CNN Reporter Resumes Covering George Floyd Protest After Arrest, Says Officer Was Just Following Orders

On Friday morning, CNN reporter Omar Jimenez resumed covering the George Floyd protests in Minneapolis after being arrested, stating that the officers that made the arrest told him they were just doing their job.

"I was actually talking to the officer that was leading me away, I was like 'Hey man, we're gonna be out here for the next few days. What is the guidance of where we should be?' " Jimenez said after being released by police. "And he said, 'Look, I don't know, man. I'm just following orders.'"

The arrests were made by Minnesota State Patrol at around 6 a.m. ET during a live report of CNN's morning program, New Day. Jimenez and his crew were covering the protests against police brutality following the death of Floyd, a black man that died after being held down by a Minneapolis police officer's knee.

"You're under arrest," one officer said in the middle of Jimenez's report, to which he replied by saying, "OK, do you mind telling me why I'm under arrest? Why am I under arrest, sir?"

Minnesota police arrest CNN reporter and camera crew as they report from protests in Minneapolis https://t.co/oZdqBti776 pic.twitter.com/3QbeTjD5ed

— CNN (@CNN) May 29, 2020

"You're arresting him live on CNN. We told you before we're with CNN," one member of the CNN crew could be heard saying off-camera while filming.

George Floyd Protests
Police hold a line on the fourth day of protests on May 29 in Minneapolis. Jimenez and members of his crew were released a short time after their arrest. Scott Olson/Getty

Following Jimenez's arrest, CNN's public relations team released a statement on their Twitter account, saying that authorities in Minnesota, including Governor Tim Walz, "must release the 3 CNN employees immediately.

"A CNN reporter & his production team were arrested this morning in Minneapolis for doing their jobs, despite identifying themselves - a clear violation of their First Amendment rights," CNN added in their statement posted to Twitter.

A CNN reporter & his production team were arrested this morning in Minneapolis for doing their jobs, despite identifying themselves - a clear violation of their First Amendment rights. The authorities in Minnesota, incl. the Governor, must release the 3 CNN employees immediately.

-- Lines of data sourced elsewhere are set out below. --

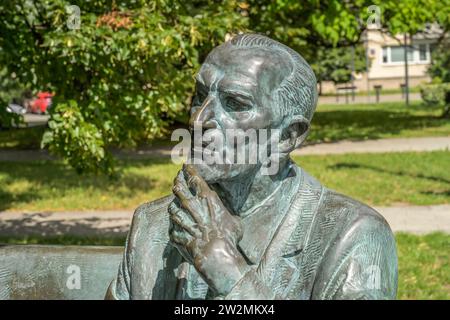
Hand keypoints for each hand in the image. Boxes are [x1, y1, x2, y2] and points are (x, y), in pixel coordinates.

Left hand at [168, 164, 247, 294]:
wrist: (215, 254)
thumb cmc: (228, 237)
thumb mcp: (235, 223)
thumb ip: (229, 216)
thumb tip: (231, 219)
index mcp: (207, 199)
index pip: (195, 179)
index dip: (189, 170)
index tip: (185, 166)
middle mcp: (191, 206)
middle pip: (179, 189)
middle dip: (177, 183)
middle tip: (176, 180)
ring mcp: (182, 219)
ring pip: (172, 207)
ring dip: (173, 205)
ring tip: (174, 204)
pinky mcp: (176, 233)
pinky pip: (172, 227)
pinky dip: (174, 226)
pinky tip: (175, 226)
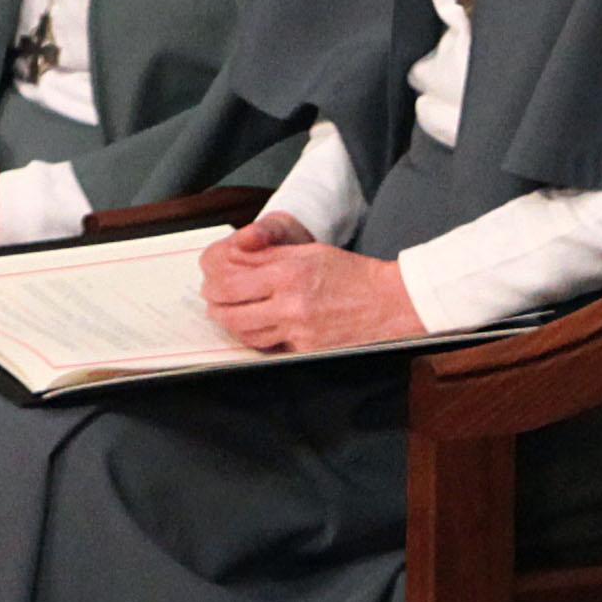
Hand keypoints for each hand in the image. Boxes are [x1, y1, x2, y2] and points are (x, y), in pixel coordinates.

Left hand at [198, 215, 423, 353]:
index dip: (213, 283)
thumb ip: (270, 256)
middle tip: (214, 300)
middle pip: (229, 312)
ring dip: (231, 324)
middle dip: (215, 305)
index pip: (230, 282)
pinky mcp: (306, 349)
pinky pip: (269, 345)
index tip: (211, 280)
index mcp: (289, 274)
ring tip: (231, 313)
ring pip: (245, 333)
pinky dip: (258, 336)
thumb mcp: (309, 252)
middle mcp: (290, 304)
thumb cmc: (352, 274)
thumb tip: (235, 257)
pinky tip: (258, 326)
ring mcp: (298, 331)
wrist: (390, 303)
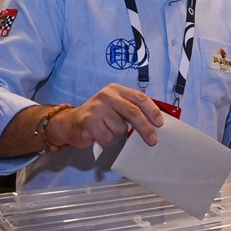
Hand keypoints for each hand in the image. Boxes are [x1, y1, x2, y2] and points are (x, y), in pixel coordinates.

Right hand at [49, 83, 164, 148]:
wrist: (70, 123)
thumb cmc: (99, 116)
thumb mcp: (115, 107)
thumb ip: (131, 110)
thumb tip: (154, 123)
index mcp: (116, 90)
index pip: (139, 98)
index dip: (152, 110)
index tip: (160, 123)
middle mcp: (107, 96)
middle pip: (133, 112)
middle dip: (145, 128)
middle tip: (153, 140)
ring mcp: (97, 108)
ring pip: (120, 129)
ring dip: (117, 135)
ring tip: (107, 130)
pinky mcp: (89, 122)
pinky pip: (108, 137)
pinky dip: (107, 141)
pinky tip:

— CNN Communications (@CNNPR) May 29, 2020

Jimenez and members of his crew were released about an hour later, and afterward, Jimenez pointed out that "as far as the people leading me away, there was no animosity there, they weren't violent with me."

On Friday morning, the Minnesota State Patrol took to Twitter to explain the situation and wrote, "In the course of clearing the streets and restoring order at Lake Street and Snelling Avenue, four people were arrested by State Patrol troopers, including three members of a CNN crew. The three were released once they were confirmed to be members of the media."

In the course of clearing the streets and restoring order at Lake Street and Snelling Avenue, four people were arrested by State Patrol troopers, including three members of a CNN crew. The three were released once they were confirmed to be members of the media.

— MN State Patrol (@MnDPS_MSP) May 29, 2020

The arrest sparked outrage across social media, with many pointing out the fact that the CNN team had identified themselves as journalists and were conducting a live report of the protests while the incident occurred.

"We condemn the arrest and detention of a crew of @CNN journalists who were simply doing their jobs in a tough situation on the ground in Minneapolis," MSNBC's public relations team wrote on their Twitter. "This is a time when the work of journalists continues to be necessary to inform and educate the public."

We condemn the arrest and detention of a crew of @CNN journalists who were simply doing their jobs in a tough situation on the ground in Minneapolis. This is a time when the work of journalists continues to be necessary to inform and educate the public.

— MSNBC Public Relations (@MSNBCPR) May 29, 2020

The state's governor issued an apology for the "totally unacceptable" arrest shortly after. According to CNN, Walz said he accepted full responsibility for the incident.

Newsweek reached out to the Minnesota Department of Public safety for further comment on the incident but did not receive a response in time for publication.